So what’s been going down on the plot since the big thaw?
Well, for a start I now have a lovely new machine called a rotivator. It’s a 5.5 hp beast.
During the winter months I have been hand digging with what felt like no end in sight. Pulling out bramble clumps and perennial weeds from the new section of my plot and digging over the existing parts and adding in my home made compost and bags of well rotted manure.
A couple of weeks ago I removed the carpets that covered three of my raised beds. I have added some seaweed granulised fertiliser into these and have begun this years planting.
I raked over and hoe drilled several rows into one of the raised beds in preparation for the first sowings of the year. Into which I have sown four rows of French breakfast radish - Do the French eat radishes for breakfast? Three rows of Nantes Early Carrots and a couple of rows of White Lisbon spring onions. These are all quick croppers, chosen on purpose so that I can use the bed again in June for something else.
The following week I prepared a second bed in the same way as the first and have sown true spinach, some corn salad and bolt-hardy beetroots.
The over wintered Onions, Garlic and Shallots are growing big guns. Fantastic green leaves and the Shallots are showing several shoots on most of the plantings. The drainage I worked hard in achieving by adding several sacks of sand and the bitter cold weather looks like it will reward me with a bountiful crop in early summer.
The over wintered Cauliflowers are putting on new growth now too. I have several of these. It was hard to believe they would ever get going again after watching them just sit there without any sign of getting bigger since lat last year. The pigeons began their assault on them in December so they are all netted up now and have make a remarkable recovery.
I have planted out a row of Autumn Bliss raspberries, two red currant and two black currants in a section which has been given over to fruits. I have ordered three blue berry bushes which should arrive this week. Will probably sink some large containers in the fruit area to grow the blueberries in. They need a highly acidic soil to really get going and I don’t think I could modify and maintain my soil down to a ph level of 4.5 very easily.
The Summer Strawberry bed has settled down from the digging up and replanting late last year. It was a real mess with all manner of weeds and grass. The Plants set dozens of runners to so I though the best approach was to dig them up, add muck, and plants them back through gardeners membrane and provide a mulch of wood chip to make it look nicer and to hold the membrane in place.
On the 8th of March I planted twenty or so well chitted tubers of Maris Bard, Home guard and another I forget the name of. These went into the third raised bed. When they begin to poke through the soil I’m going to mulch up with straw and other organic materials.
That same week I also dug a narrow trench and planted a hundred or so early peas.
I went over on Sunday this week and gave the rotivator a good working out, or rather it pulled me around for an hour. I'm happy that I first dug the plot over taking out the majority of the roots and weeds as these machines have a bad reputation for turning your weed problem into all out weed warfare by chopping up perennials into thousands of pieces which in turn each grow into a new weed.
The over wintered broad beans were a bit of a hit and miss.
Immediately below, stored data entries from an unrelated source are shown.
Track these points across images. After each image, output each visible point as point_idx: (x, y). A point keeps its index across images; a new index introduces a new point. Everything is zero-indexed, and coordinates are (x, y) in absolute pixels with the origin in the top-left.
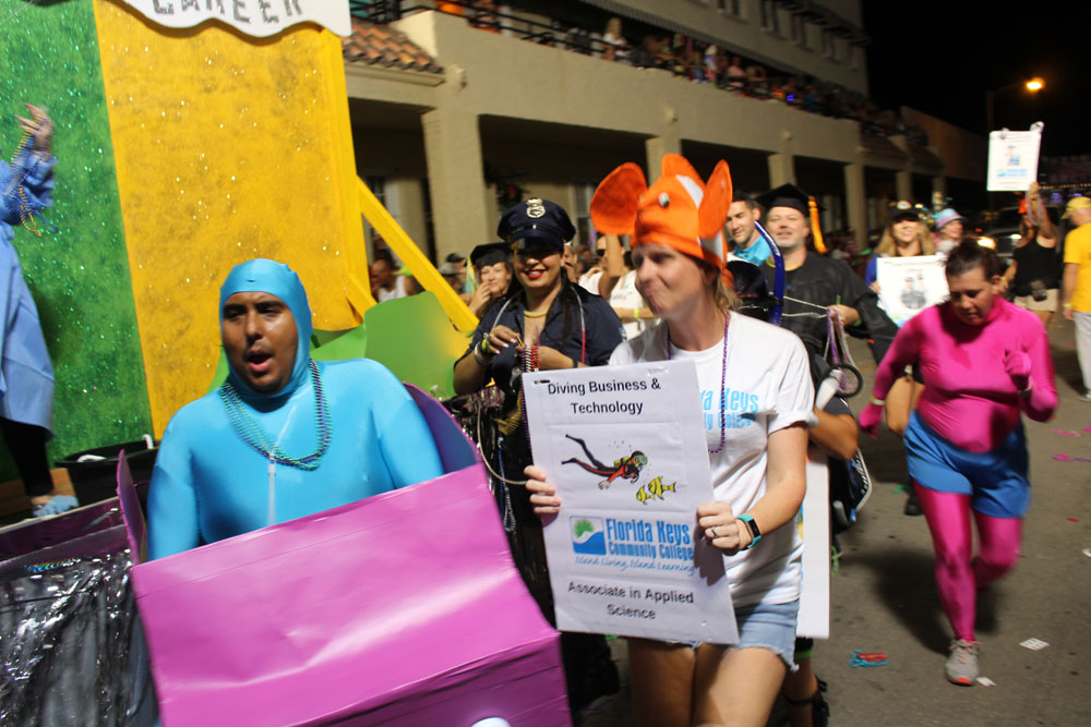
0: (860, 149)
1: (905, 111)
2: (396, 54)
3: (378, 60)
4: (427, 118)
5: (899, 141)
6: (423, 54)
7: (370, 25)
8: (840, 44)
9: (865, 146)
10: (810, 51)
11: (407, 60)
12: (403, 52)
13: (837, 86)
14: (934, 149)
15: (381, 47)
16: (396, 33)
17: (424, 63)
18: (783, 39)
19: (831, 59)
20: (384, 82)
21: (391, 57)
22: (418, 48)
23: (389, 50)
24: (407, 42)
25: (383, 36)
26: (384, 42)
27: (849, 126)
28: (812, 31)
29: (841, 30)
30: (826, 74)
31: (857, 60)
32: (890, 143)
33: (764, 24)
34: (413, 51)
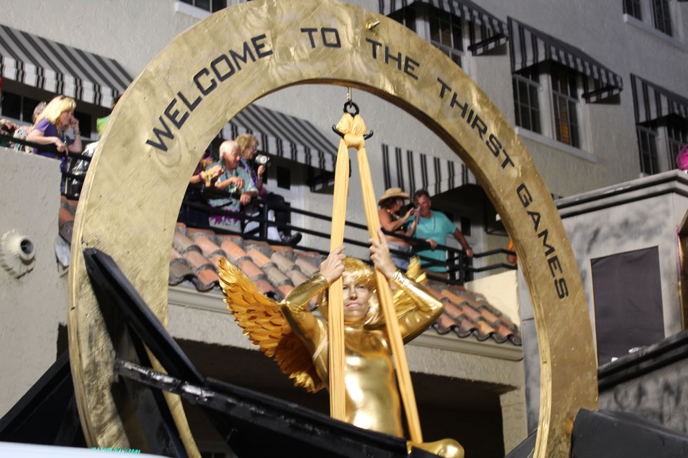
2: (472, 322)
3: (452, 328)
4: (505, 399)
6: (505, 323)
7: (442, 286)
11: (486, 329)
12: (482, 319)
15: (456, 314)
16: (472, 295)
17: (505, 333)
20: (458, 355)
21: (467, 326)
22: (499, 315)
23: (465, 317)
24: (486, 307)
25: (458, 300)
26: (459, 307)
34: (493, 319)
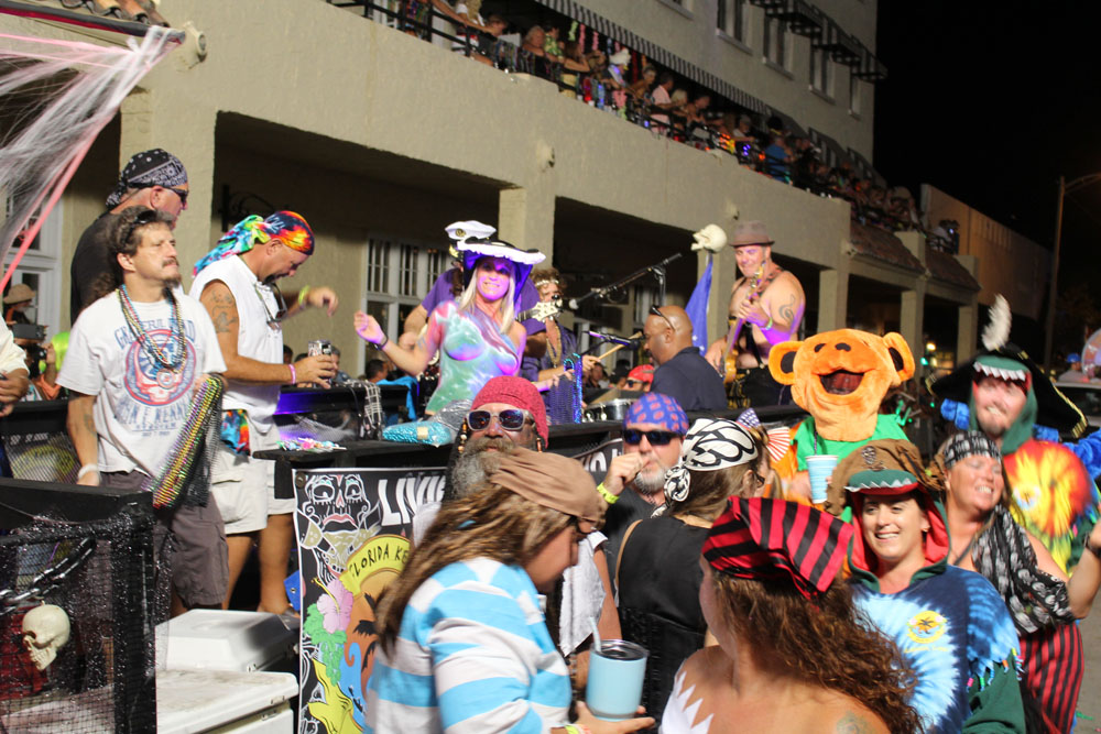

It’s my fault really, I hoed the bed just before the killer weather that we had and the loosened soil allowed the ground frost to get at the roots. I probably lost half of them. I grew some space fillers in the greenhouse at home and got them planted in
I have given my Sons a raised bed to do what they want with. Max planted four broad beans I had left over; he has replanted some Rainbow chard for another of my beds. He managed to pinch one of my potato seeds so that went in too. He also planted several sun flower seeds. I had to prise my seed box from his hands as he was about to empty out several thousand carrot seeds in there too. I'll give him a hand next week so he doesn’t repeat last years over seeding.
So it’s been a while and I hadn't blogged for a month because I thought I had nothing to write. Then you get it out of you and you realise that quite a bit has gone on really. Won’t leave it so long next time.
Happy Gardening - Spring is finally in the air.